Survey questions employed fixed-response options based on either a yes/no/not sure or 5-point Likert-type scale; the latter scale was used overwhelmingly to increase the exactness of responses. As is typical in research on perceptions, the Likert-type scales employed measured degrees of importance, agreement, and quality (Schuman & Presser, 1996). The only exceptions to this format were the two open-ended questions seeking elaboration on fixed responses. This open-ended format enabled more detailed insights and other information not anticipated by the author. These elaborations were reviewed and provisional categories created to capture the dominant themes. Upon repeated readings of these qualitative data, categories were refined and a final coding scheme established.
Data Analysis
Analysis based primarily on descriptive statistics suited the mostly exploratory aims of the study. Frequencies were computed for each question and supplemented with qualitative input from open-ended questions. Qualitative data were analyzed by content and distilled into discrete response categories. Frequencies were then computed for these response categories.
Means comparison tests (ANOVA, with Bonferroni correction) and chi-square analysis were also performed. These analyses were based on the variable current position (line staff, supervisors, administrators/managers), which has been shown to be relevant in the study of policy reform. Research in the correctional setting suggests upper management and line staff may differ in their interpretation and acceptance of reform practices (e.g., DeMichele & Payne, 2012; Rudes, Lerch, & Taxman, 2011; Steiner, Travis, & Makarios, 2011).
• • • •
Exercise a » In the passage on survey design and data analysis, what variable were the means comparison tests and chi-square analysis based on?
The text and the records are independent of each other.

(Dataset items)
• • • •
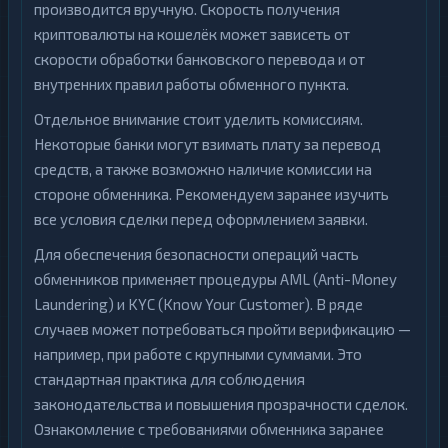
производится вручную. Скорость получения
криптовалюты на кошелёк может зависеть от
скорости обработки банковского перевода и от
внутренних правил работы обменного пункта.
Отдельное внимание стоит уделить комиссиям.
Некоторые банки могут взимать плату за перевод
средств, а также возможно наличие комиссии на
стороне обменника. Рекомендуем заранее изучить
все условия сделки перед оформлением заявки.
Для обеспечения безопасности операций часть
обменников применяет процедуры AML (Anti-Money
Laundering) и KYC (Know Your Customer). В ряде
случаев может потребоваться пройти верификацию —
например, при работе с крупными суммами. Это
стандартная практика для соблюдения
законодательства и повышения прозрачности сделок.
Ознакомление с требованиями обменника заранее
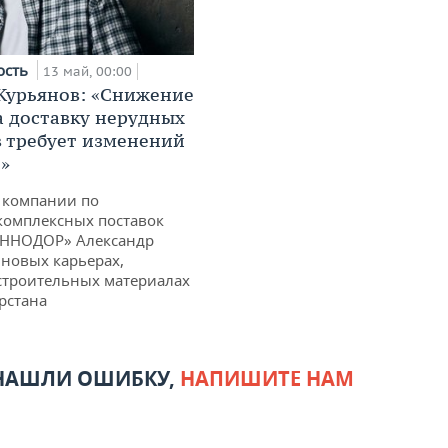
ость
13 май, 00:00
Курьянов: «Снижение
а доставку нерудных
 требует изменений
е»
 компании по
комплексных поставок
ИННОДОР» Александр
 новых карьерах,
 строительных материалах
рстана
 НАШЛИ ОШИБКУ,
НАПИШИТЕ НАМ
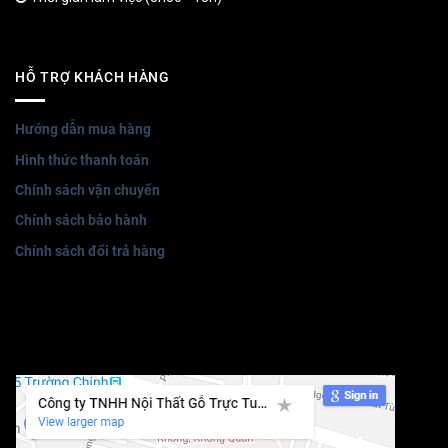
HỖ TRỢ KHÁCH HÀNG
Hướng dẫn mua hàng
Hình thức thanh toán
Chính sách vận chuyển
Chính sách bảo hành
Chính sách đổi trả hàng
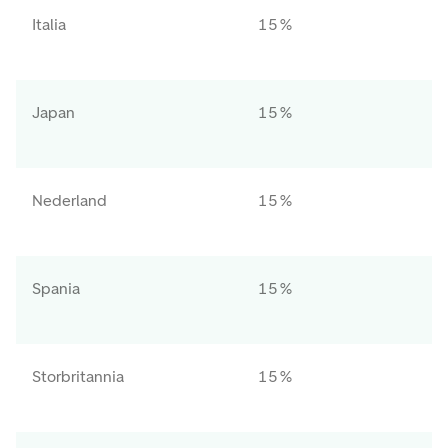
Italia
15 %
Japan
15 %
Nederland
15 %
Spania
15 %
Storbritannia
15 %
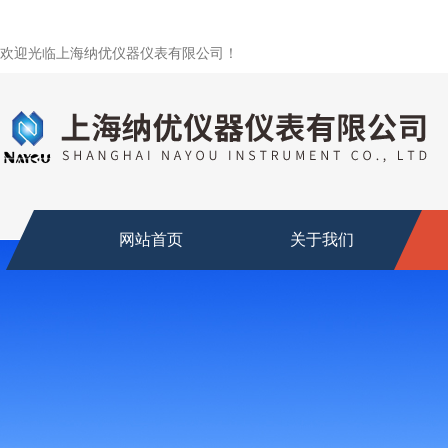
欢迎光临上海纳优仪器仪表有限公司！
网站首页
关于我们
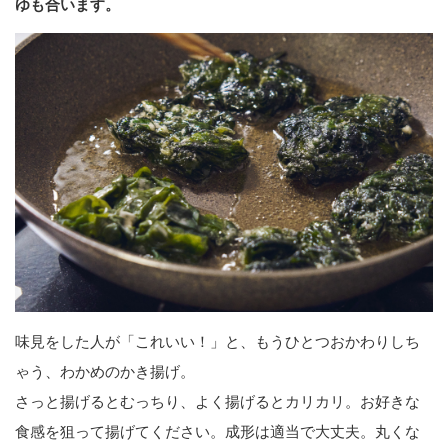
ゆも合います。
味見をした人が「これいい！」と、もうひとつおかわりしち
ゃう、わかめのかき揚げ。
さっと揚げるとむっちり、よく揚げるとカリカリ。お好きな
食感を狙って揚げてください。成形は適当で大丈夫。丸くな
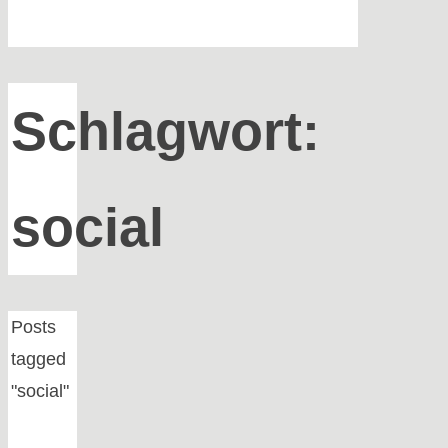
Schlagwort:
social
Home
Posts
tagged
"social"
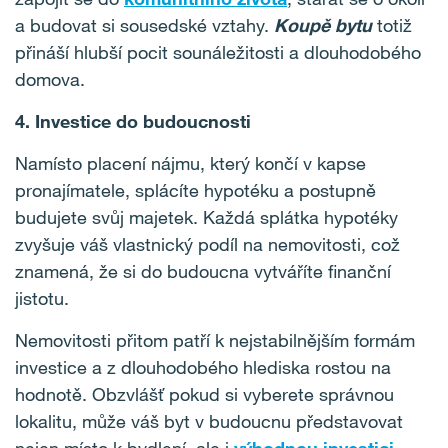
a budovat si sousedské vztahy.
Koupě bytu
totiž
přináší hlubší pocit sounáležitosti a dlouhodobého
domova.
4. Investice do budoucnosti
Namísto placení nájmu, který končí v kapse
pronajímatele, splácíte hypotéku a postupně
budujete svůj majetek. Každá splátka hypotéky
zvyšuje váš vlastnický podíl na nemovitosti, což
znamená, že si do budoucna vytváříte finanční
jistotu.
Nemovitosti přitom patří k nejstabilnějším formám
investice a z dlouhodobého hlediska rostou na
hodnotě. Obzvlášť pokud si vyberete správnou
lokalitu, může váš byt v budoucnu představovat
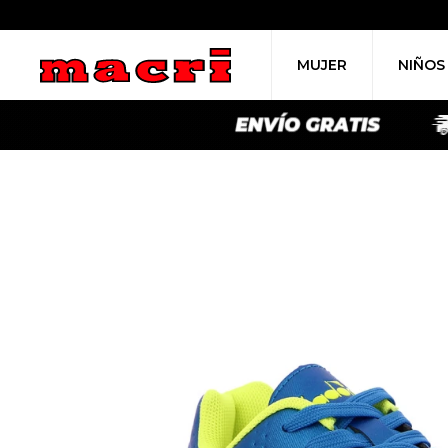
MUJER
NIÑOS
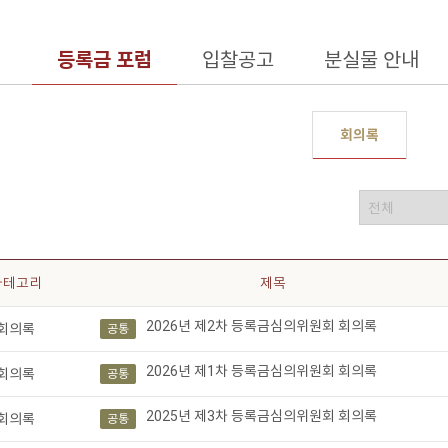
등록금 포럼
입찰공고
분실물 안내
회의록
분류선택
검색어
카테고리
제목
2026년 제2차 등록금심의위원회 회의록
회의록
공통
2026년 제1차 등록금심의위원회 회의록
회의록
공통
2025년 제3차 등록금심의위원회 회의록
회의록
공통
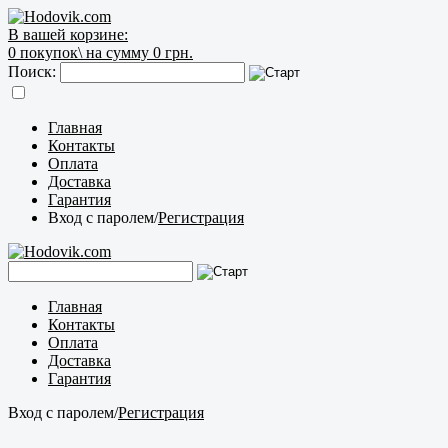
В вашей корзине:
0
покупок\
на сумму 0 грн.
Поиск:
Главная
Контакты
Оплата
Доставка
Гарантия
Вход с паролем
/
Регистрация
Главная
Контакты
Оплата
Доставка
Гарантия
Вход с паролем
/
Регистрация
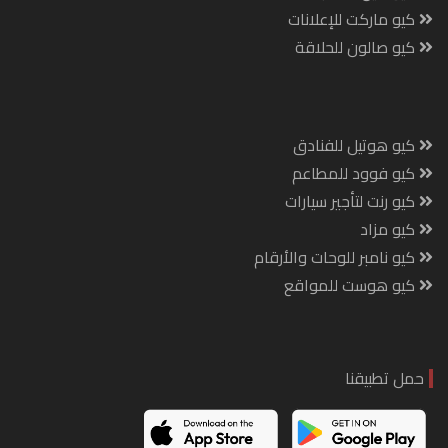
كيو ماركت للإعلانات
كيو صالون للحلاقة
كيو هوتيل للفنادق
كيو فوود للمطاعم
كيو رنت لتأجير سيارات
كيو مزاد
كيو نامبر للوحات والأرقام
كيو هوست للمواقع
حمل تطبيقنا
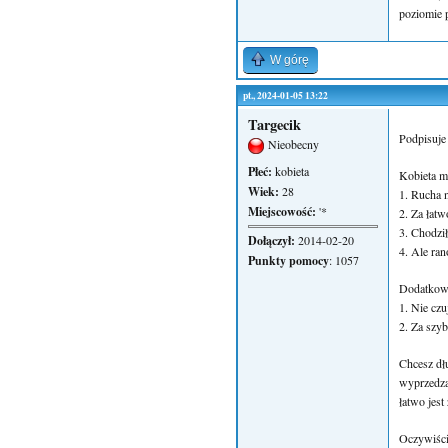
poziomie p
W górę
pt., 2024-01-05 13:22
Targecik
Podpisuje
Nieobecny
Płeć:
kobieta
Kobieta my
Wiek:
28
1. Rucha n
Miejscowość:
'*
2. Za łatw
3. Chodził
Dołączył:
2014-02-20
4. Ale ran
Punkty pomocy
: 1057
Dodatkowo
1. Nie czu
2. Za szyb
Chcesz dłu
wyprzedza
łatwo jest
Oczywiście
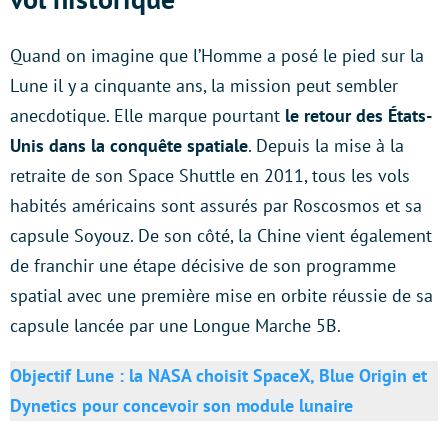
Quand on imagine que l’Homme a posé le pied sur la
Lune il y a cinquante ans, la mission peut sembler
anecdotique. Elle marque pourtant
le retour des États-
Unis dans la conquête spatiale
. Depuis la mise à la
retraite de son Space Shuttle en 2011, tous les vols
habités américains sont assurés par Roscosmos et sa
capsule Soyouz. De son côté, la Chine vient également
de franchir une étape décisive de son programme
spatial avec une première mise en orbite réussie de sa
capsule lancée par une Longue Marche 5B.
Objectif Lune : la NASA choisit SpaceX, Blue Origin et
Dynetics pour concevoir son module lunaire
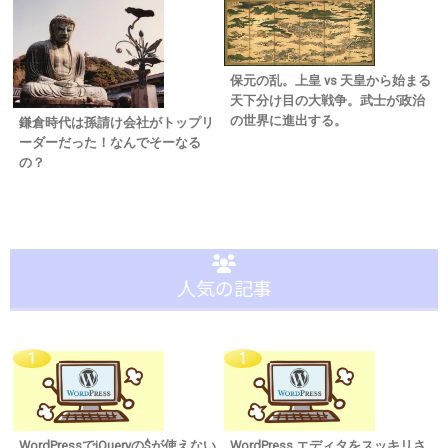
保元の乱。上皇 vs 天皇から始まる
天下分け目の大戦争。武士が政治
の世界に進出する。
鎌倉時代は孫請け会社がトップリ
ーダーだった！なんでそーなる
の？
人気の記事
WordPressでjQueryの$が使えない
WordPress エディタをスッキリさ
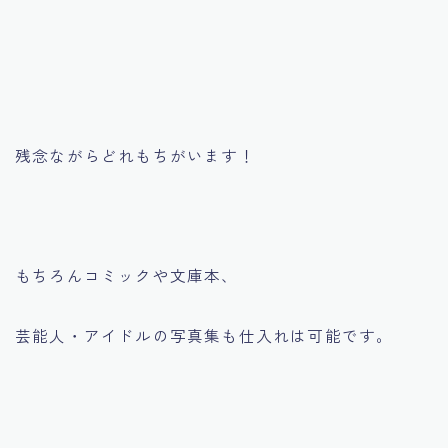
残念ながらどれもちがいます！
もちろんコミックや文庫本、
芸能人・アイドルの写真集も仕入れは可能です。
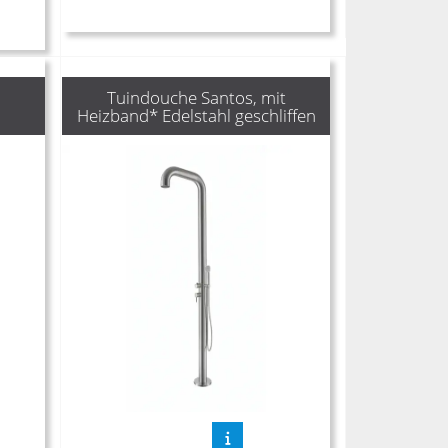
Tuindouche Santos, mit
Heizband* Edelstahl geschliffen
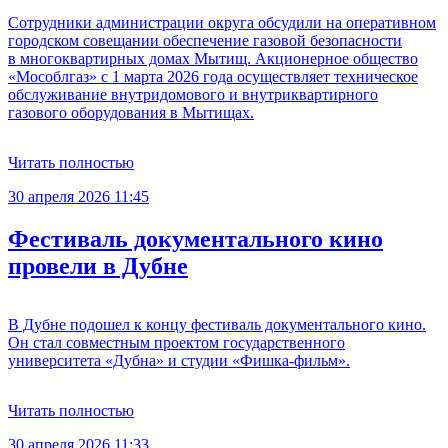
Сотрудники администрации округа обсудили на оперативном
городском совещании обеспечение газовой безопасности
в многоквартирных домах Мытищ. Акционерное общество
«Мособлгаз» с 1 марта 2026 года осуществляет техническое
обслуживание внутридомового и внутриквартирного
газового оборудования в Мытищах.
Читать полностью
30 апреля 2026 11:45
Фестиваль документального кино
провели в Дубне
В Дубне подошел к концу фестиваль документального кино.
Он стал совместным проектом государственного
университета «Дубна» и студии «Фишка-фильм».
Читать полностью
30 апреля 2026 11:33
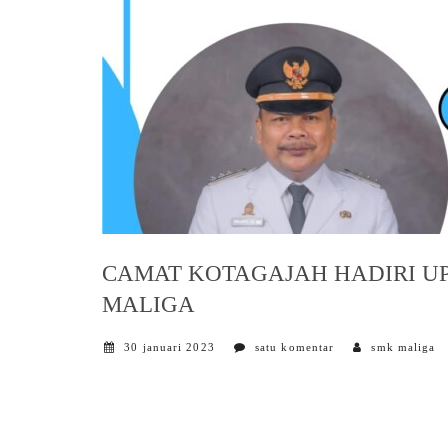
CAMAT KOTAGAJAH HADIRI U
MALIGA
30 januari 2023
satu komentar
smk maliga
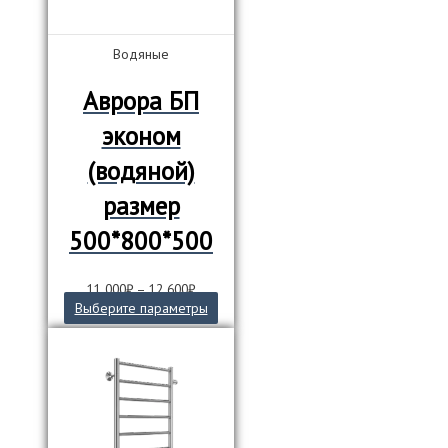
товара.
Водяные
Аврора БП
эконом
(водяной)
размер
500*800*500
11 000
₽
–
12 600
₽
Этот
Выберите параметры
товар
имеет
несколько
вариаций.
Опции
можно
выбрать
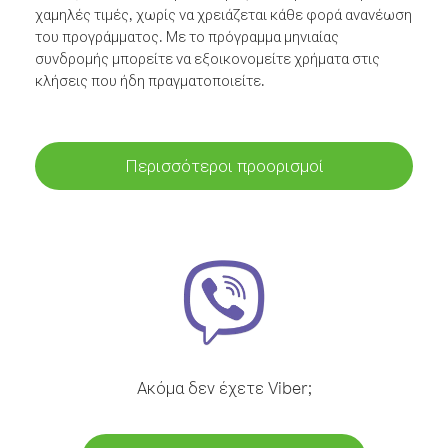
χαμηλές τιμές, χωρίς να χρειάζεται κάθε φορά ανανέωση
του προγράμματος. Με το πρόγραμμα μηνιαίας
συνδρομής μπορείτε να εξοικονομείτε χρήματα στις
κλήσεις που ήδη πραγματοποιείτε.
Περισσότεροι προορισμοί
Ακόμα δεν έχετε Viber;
• • • •
Exercise b » In the records, change "anecdotique" to "secondaire" from the line with "Quand on imagine" up to and including the line with "de franchir une". Rewrite only those lines, leaving all else as it is.

Final answer a » Current position (line staff, supervisors, administrators/managers).

Final answer b »
Quand on imagine que l’Homme a posé le pied sur la
Lune il y a cinquante ans, la mission peut sembler
secondaire. Elle marque pourtant
le retour des États-
Unis dans la conquête spatiale
. Depuis la mise à la
retraite de son Space Shuttle en 2011, tous les vols
habités américains sont assurés par Roscosmos et sa
capsule Soyouz. De son côté, la Chine vient également
de franchir une étape décisive de son programme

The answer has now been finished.